On April 30, a research professor at the center of the so-called “climate wars” came to Fordham to talk about rising carbon dioxide emissions and the science that shows they need to be curtailed.
The speaker was Michael E. Mann, Ph.D., director of the Earth System Science Center at Pennsylvania State University, whose research helped the Intergovernmental Panel on Climate Change secure a Nobel Peace Prize in 2007 and who has authored two books on the topic. Mann has been the target of climate change deniers, who hacked into his e-mail account in an attempt to discredit him.
He spoke at the Rose Hill campus and was introduced by Stephen Holler, Ph.D., assistant professor in the Department of Physics and Engineering Physics.
Mann started with a basic description of greenhouse effect, caused by the buildup of carbon dioxide that “traps” part of the infrared radiation emitted by the Earth.
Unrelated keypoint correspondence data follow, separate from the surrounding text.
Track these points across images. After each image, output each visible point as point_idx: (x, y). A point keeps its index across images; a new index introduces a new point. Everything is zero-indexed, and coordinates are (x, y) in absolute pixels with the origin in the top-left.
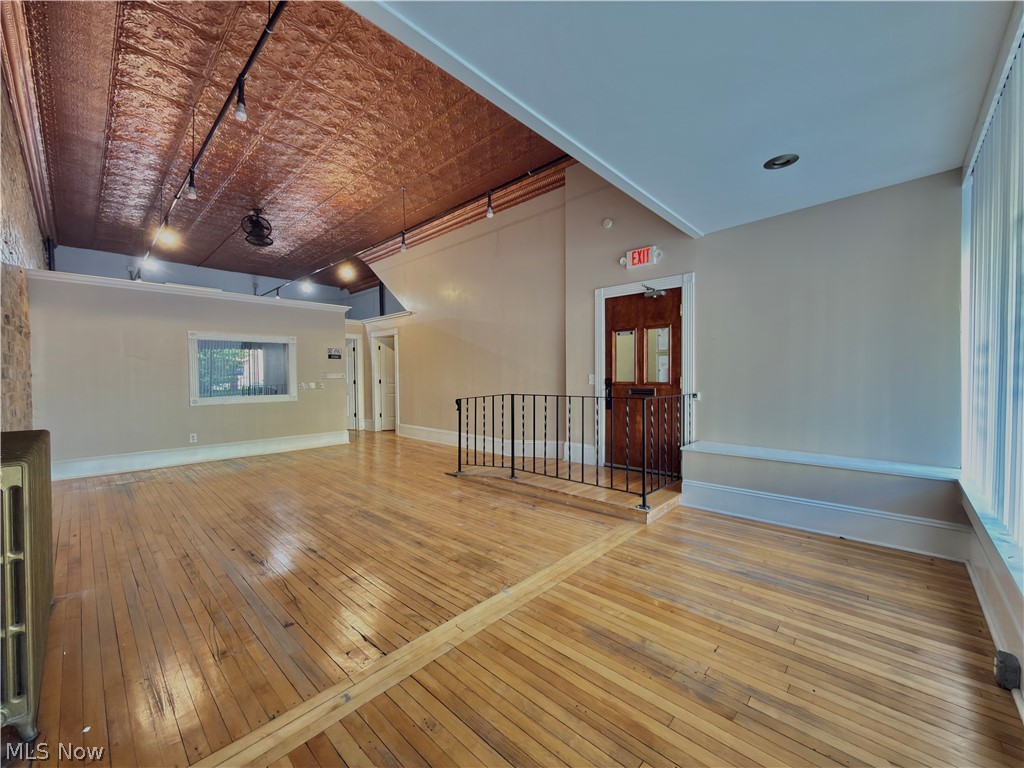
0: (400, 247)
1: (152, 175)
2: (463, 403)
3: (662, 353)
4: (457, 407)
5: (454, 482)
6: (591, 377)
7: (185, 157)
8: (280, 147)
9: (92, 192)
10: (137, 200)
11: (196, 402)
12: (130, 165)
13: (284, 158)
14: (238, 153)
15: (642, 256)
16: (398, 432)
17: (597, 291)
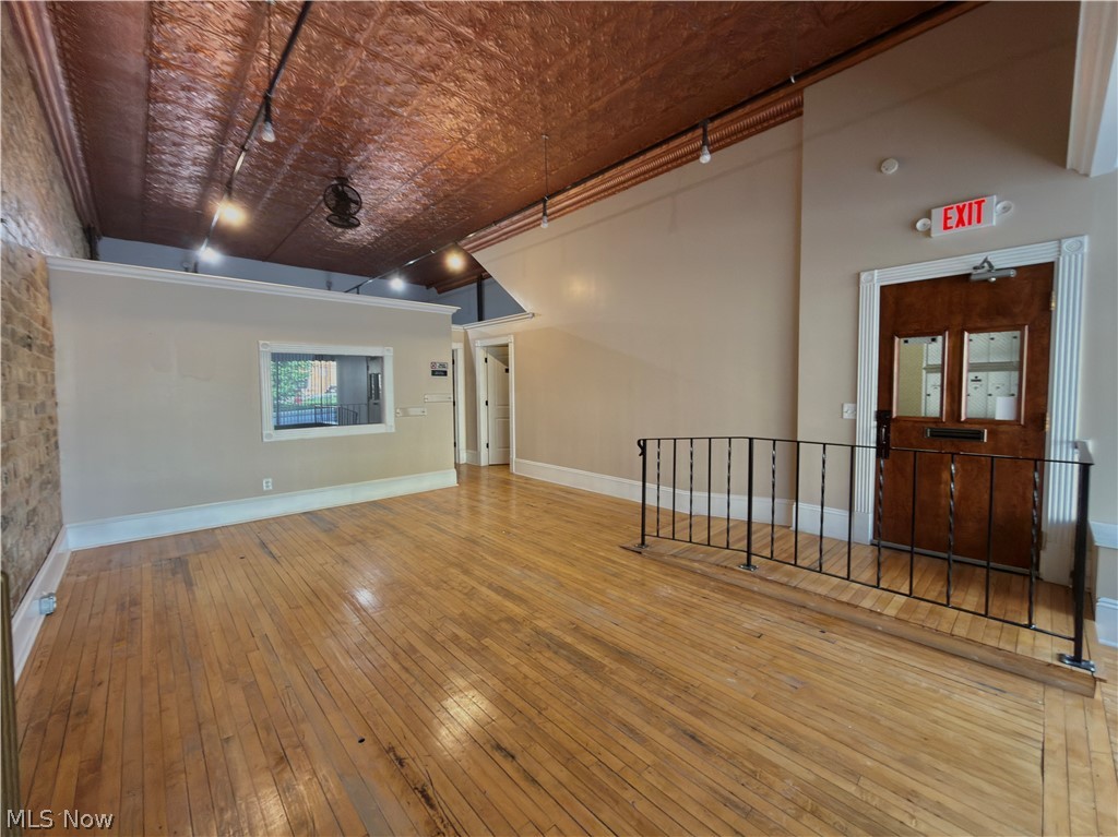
0: (541, 219)
1: (208, 126)
2: (651, 447)
3: (931, 369)
4: (640, 451)
5: (634, 562)
6: (848, 407)
7: (253, 96)
8: (386, 70)
9: (136, 158)
10: (191, 168)
11: (270, 436)
12: (181, 112)
13: (390, 89)
14: (326, 83)
15: (967, 212)
16: (513, 468)
17: (863, 276)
The resulting warming is amplified by feedback mechanisms such as increased evaporation, which boosts the amount of airborne water vapor that, in turn, acts as a greenhouse gas as well, he said.
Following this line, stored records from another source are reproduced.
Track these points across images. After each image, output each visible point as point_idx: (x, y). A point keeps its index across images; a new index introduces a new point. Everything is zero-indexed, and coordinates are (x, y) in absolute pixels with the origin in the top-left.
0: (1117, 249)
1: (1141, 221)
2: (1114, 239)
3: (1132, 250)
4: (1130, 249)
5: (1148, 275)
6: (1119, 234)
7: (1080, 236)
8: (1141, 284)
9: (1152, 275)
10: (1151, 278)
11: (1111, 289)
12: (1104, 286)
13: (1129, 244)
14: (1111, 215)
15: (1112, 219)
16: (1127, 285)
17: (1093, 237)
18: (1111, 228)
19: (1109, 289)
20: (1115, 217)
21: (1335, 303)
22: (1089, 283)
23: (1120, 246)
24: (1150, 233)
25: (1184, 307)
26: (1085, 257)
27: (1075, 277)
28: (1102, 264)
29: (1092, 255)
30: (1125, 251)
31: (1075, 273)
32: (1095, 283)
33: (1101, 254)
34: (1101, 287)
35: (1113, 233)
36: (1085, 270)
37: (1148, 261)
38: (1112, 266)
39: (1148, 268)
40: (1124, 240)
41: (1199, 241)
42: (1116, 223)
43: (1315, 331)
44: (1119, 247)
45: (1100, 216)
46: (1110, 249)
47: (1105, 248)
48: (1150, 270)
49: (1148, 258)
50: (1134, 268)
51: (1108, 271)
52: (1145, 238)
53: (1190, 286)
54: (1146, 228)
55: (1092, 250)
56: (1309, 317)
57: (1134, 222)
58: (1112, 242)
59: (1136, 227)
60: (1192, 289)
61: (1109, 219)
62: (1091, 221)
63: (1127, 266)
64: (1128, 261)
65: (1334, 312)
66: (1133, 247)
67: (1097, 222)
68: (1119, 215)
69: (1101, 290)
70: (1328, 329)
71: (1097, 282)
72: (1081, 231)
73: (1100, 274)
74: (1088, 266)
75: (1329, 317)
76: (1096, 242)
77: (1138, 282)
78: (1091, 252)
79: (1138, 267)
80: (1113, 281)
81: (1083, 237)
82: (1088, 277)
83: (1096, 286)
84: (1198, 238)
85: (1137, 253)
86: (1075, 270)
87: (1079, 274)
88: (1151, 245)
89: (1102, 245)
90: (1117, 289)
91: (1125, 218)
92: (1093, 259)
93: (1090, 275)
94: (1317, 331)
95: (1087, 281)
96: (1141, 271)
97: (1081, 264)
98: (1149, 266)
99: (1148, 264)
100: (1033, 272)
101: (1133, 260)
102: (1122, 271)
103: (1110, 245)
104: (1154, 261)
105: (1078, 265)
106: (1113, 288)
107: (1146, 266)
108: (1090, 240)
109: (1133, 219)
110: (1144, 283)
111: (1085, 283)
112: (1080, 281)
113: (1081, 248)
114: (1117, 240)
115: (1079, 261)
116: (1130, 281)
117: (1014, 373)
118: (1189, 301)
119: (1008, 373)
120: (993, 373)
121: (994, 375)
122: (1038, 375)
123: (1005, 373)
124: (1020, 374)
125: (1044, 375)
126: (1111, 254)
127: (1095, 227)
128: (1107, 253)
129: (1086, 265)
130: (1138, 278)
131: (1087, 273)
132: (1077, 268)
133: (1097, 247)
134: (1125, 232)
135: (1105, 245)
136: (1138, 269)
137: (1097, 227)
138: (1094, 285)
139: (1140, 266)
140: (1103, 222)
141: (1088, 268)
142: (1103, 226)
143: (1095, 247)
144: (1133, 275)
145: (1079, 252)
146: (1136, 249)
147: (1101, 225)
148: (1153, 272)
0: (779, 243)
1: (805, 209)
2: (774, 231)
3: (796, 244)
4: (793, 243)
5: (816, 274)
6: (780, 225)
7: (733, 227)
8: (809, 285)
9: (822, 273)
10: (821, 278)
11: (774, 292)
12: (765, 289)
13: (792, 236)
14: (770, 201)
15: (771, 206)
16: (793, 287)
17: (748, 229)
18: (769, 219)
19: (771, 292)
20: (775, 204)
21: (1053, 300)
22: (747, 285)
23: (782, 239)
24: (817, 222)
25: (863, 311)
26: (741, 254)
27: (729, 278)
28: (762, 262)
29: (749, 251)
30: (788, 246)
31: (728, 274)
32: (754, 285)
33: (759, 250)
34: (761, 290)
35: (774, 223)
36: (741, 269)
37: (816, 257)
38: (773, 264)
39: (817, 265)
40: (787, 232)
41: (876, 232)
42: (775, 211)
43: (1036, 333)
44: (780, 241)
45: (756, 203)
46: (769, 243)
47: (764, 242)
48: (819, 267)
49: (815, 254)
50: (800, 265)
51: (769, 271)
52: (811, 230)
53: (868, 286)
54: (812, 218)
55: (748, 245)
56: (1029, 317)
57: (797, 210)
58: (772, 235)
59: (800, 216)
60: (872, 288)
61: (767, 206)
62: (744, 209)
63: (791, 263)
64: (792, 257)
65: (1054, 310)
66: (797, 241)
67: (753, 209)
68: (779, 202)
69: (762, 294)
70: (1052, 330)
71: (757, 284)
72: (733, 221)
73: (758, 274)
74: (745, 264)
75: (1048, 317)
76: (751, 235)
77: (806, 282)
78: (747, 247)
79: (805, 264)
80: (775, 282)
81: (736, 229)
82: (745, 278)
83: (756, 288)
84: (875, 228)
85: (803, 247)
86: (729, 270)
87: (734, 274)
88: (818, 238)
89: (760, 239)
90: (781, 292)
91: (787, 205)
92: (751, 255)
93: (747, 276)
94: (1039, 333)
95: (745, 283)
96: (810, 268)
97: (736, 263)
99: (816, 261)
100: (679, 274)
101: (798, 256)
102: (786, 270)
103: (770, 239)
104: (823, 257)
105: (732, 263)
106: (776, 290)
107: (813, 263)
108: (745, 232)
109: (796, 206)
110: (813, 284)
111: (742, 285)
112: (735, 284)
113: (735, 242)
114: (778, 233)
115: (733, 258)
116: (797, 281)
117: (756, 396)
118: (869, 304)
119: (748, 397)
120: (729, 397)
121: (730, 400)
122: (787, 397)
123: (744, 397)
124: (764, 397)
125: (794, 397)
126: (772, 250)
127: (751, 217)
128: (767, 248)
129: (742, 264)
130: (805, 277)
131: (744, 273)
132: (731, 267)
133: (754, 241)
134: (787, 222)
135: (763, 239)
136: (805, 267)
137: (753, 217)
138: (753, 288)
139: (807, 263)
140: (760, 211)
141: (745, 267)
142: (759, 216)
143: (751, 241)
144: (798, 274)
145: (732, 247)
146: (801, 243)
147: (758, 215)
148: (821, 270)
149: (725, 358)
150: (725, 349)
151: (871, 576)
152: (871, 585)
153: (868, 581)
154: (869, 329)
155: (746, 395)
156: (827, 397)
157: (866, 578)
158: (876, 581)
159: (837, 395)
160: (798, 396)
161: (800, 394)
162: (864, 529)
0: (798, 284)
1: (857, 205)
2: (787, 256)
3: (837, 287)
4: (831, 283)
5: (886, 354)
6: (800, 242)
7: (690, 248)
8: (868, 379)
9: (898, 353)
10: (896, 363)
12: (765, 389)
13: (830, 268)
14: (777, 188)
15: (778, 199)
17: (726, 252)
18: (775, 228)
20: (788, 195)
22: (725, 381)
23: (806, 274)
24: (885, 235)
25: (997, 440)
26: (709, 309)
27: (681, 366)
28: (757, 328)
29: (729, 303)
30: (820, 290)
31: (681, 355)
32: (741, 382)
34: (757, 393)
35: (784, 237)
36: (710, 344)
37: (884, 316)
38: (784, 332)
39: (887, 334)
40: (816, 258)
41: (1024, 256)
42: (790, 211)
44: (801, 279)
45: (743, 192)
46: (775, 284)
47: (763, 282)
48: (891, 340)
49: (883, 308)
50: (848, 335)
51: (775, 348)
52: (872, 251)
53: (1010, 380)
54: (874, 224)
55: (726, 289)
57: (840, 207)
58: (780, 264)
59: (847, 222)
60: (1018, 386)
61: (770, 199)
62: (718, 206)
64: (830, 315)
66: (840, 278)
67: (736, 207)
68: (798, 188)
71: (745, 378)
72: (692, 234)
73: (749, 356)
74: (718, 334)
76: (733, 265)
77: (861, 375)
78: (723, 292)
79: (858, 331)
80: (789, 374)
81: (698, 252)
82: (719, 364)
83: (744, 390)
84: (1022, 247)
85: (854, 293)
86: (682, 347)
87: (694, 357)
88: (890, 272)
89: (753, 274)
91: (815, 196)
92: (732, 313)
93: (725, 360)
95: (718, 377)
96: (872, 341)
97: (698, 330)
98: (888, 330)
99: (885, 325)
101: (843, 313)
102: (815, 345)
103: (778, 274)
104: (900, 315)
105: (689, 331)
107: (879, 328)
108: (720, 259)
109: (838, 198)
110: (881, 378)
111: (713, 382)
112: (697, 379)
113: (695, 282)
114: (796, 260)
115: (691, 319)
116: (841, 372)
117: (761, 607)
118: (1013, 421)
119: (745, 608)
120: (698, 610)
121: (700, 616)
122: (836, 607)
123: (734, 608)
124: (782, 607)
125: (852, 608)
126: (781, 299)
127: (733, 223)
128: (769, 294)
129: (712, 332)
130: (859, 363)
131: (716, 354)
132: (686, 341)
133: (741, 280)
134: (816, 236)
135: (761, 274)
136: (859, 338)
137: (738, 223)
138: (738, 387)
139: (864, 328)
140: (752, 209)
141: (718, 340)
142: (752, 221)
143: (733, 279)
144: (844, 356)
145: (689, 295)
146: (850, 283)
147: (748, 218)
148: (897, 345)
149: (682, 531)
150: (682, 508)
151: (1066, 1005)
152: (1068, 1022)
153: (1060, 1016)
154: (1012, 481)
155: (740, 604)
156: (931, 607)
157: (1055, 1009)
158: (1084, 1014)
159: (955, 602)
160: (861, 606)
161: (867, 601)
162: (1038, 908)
In 2013, carbon dioxide concentration in the atmosphere surpassed 400 parts per million for the first time, he said. If there’s no change in the burning of fossil fuels, levels will reach 450 parts per million in a matter of just decades. By the mid-21st century, it will be be double the level that existed in preindustrial times. Meanwhile, he said, the earth’s temperature has ticked up just as expected.
“Everything I told you thus far wasn’t based on climate models; it was based on simple physics that we’ve known about for two centuries—irrefutable measurements that tell us we’re changing the composition of the atmosphere in an unprecedented manner and that the Earth is warming up as we expect it to,” he said.
“Scientists around the world would be completely stumped … if the Earth were not warming up,” he said.
Mann discussed climate change projections based on computer models, saying that one of the more benign projections—that the Earth will experience an increase in global temperatures of 2 degrees Celsius, compared to preindustrial times, if nothing is done—“puts us firmly into the danger zone.”
“You start to see bad things happen when you talk about human health, water resources, food, national security, our economy, biodiversity, and across the board,” he said.
Such an increase could be three degrees higher, he said—“the difference between a problem that would be moderate, and which we could adapt to, and a problem that would be catastrophic.”
“Some people say, ‘Well, it’s uncertain—maybe we’ll be lucky,’” he said. “It’s true, maybe we’ll get lucky. But maybe we’ll get unlucky.”
Invoking the example of a cost-benefit analysis, he said, “we buy fire insurance not because we think our homes are going to burn down, but because if they did burn down it would be catastrophic. It’s a very low-probability event with an effectively infinite cost to us [because]it ruins our lives if it happens.”
“I would argue that reducing greenhouse gas emission is a planetary insurance policy” because of the possibility that the worst projections could come true, he said.